_Exercise 1:_
Reproduce the lines of the records from the line with "Condition.code.coding, Condition.code.text, Condition.bodySite" to the line with "Reading left to", keeping every character unchanged, and omit any picture from your output.

_Text segment:_
== Segment start ==
Draw graph wherein vertices are ArrayPlots

r := RandomReal[{0, 1}, {10, 10}]; 
Graph[{1 \[UndirectedEdge] 2, 2 \[UndirectedEdge] 3, 3 \[UndirectedEdge] 1}, 
   VertexShape -> {1 -> ArrayPlot[r], 2 -> ArrayPlot[r],  3 -> ArrayPlot[r]}, 
   VertexSize -> Medium]

I think it is a bit closer than bill's answer

r = {{1, {0, 0, 1}}, {2, {0, 1, 0}}, {3, {1, 1, 0}}};

Graph[{1 -> 2, 2 -> 3, 3 -> 1}, 
  VertexShape -> (# -> ArrayPlot[{#2}, PlotRangePadding -> 0] & @@@ r),
    VertexSize -> {0.3, 0.1}]

I thought you may adopt this neat Demonstration by Stephen Wolfram. You can download the source code notebook right there where the link points, but the code is so small I gave it here too. Note the cool trick - when graph becomes too large, vertices become dots - may come handy.
== Segment end ==
_Extracted information:_
== Segment start ==
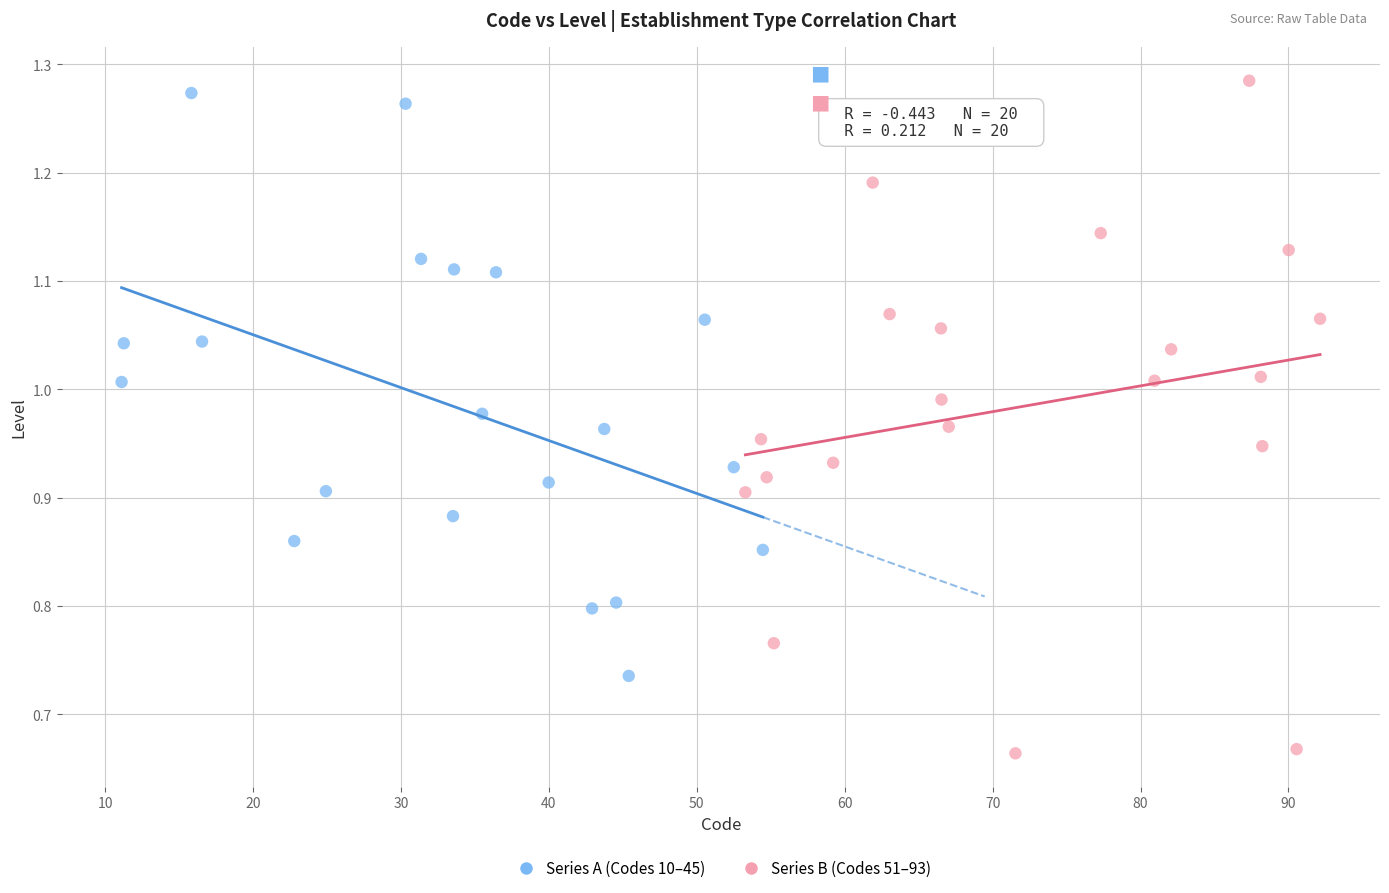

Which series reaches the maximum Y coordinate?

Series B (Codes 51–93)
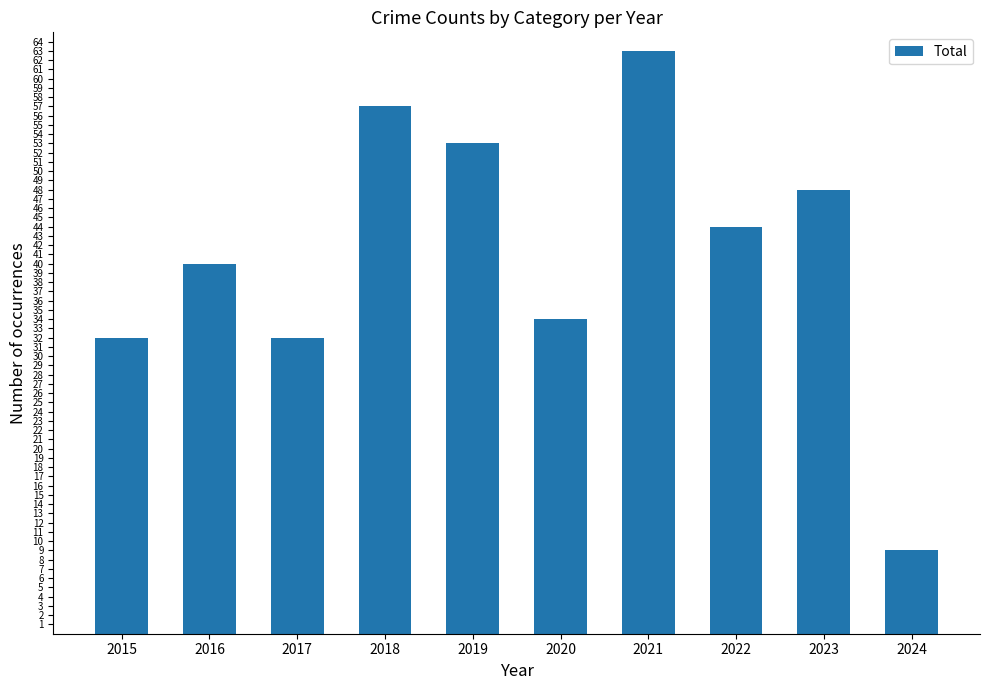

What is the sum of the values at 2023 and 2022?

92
== Segment end ==
== Segment start ==
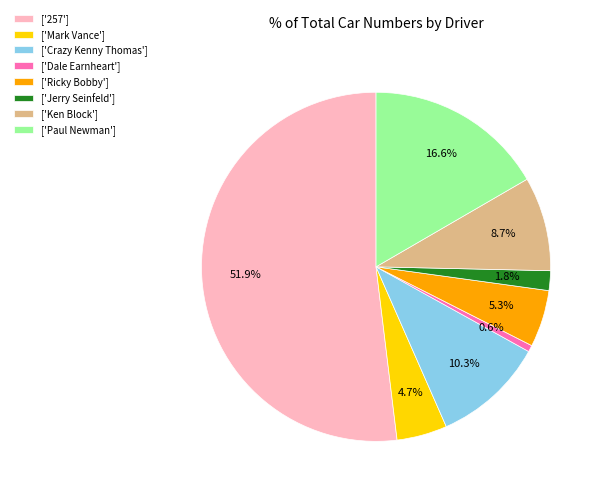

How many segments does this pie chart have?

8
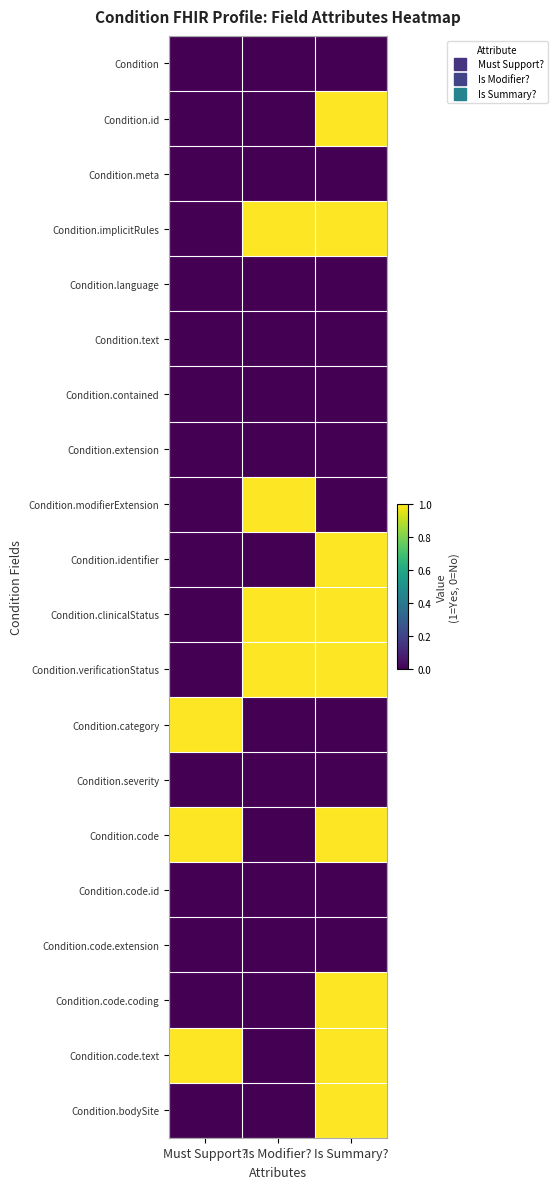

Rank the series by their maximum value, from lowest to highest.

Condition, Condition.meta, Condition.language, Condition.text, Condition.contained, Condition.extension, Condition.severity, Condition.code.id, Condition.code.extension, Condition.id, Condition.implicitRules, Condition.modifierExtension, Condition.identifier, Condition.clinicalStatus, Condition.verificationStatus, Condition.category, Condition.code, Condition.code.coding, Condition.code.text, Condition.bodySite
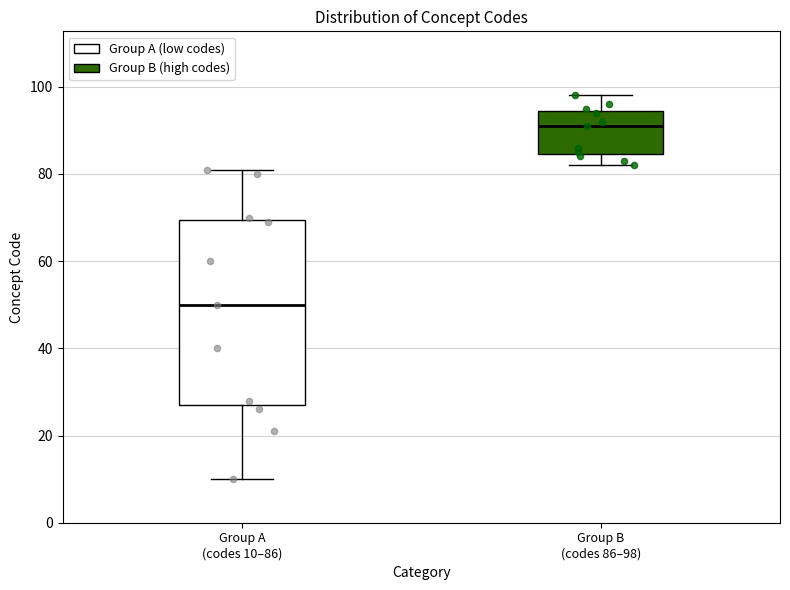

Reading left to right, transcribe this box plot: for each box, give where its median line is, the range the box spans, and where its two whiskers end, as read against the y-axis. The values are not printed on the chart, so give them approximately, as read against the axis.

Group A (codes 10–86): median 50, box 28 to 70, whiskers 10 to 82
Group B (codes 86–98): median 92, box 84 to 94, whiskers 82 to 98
== Segment end ==
== Segment start ==
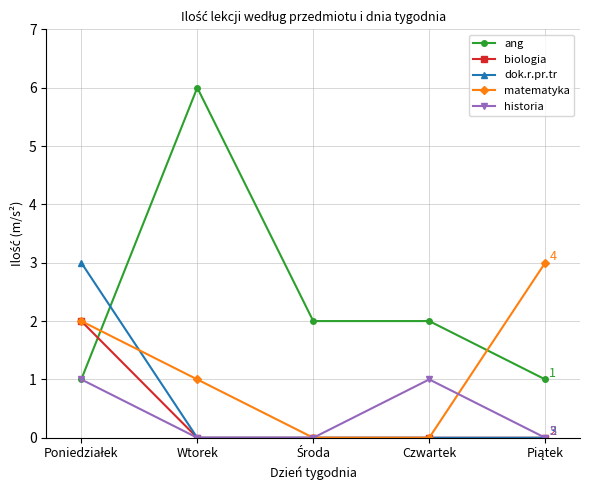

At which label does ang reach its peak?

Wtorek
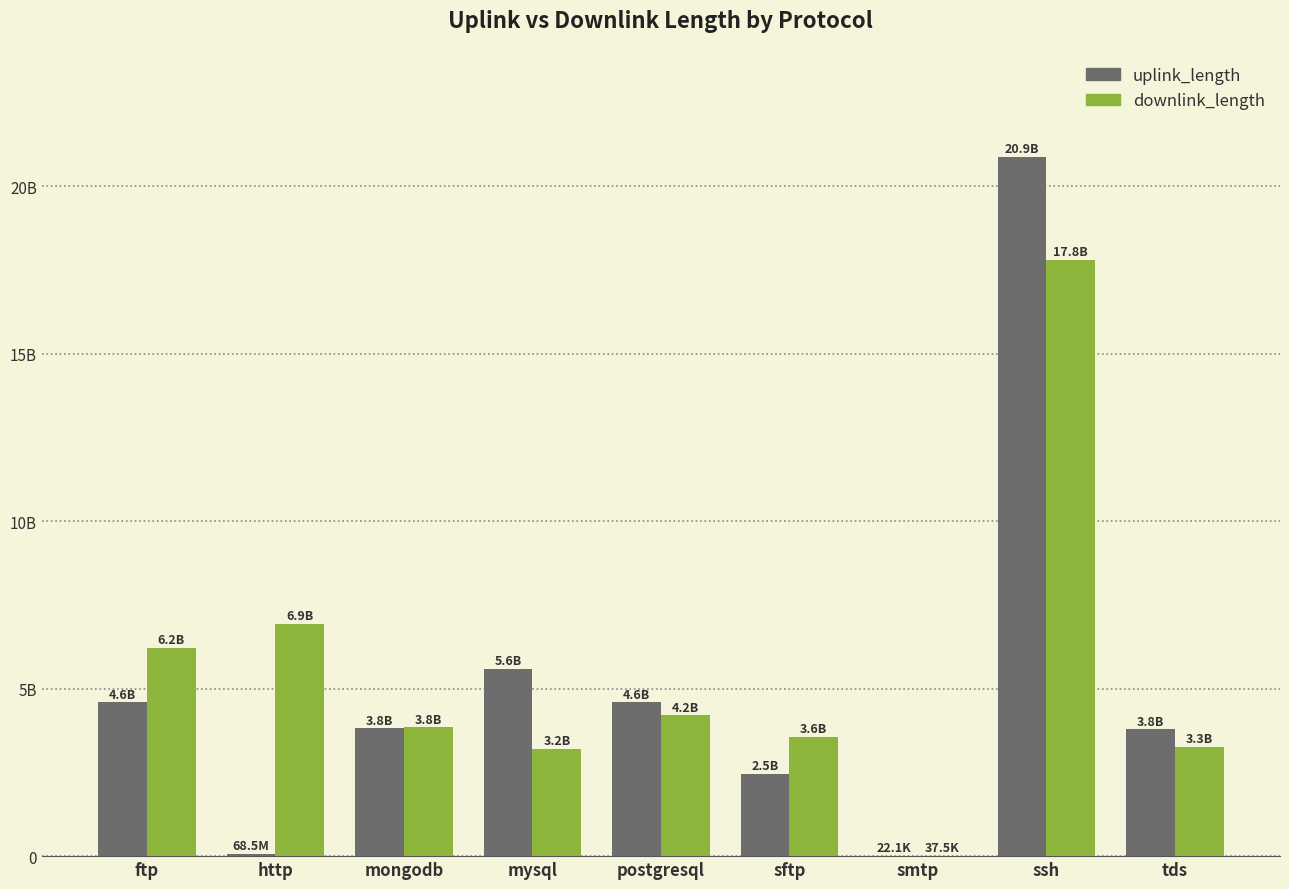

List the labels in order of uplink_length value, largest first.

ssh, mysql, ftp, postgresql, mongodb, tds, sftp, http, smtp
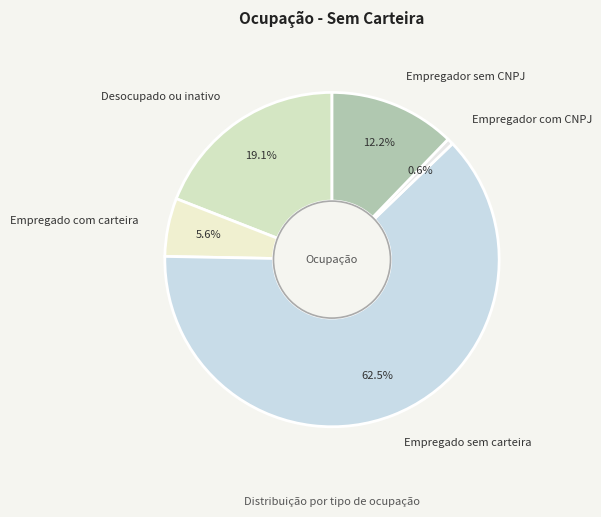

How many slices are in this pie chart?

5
== Segment end ==
_Exercise 2:_
Rewrite the thread on ArrayPlot graph vertices from "I thought you" to "may come handy.", putting "points" in place of "dots".

_Solution 1:_
Condition, Condition.meta, Condition.language, Condition.text, Condition.contained, Condition.extension, Condition.severity, Condition.code.id, Condition.code.extension, Condition.id, Condition.implicitRules, Condition.modifierExtension, Condition.identifier, Condition.clinicalStatus, Condition.verificationStatus, Condition.category, Condition.code, Condition.code.coding, Condition.code.text, Condition.bodySite

Reading left to right, transcribe this box plot: for each box, give where its median line is, the range the box spans, and where its two whiskers end, as read against the y-axis. The values are not printed on the chart, so give them approximately, as read against the axis.

_Solution 2:_
I thought you may adopt this neat Demonstration by Stephen Wolfram. You can download the source code notebook right there where the link points, but the code is so small I gave it here too. Note the cool trick - when graph becomes too large, vertices become points - may come handy.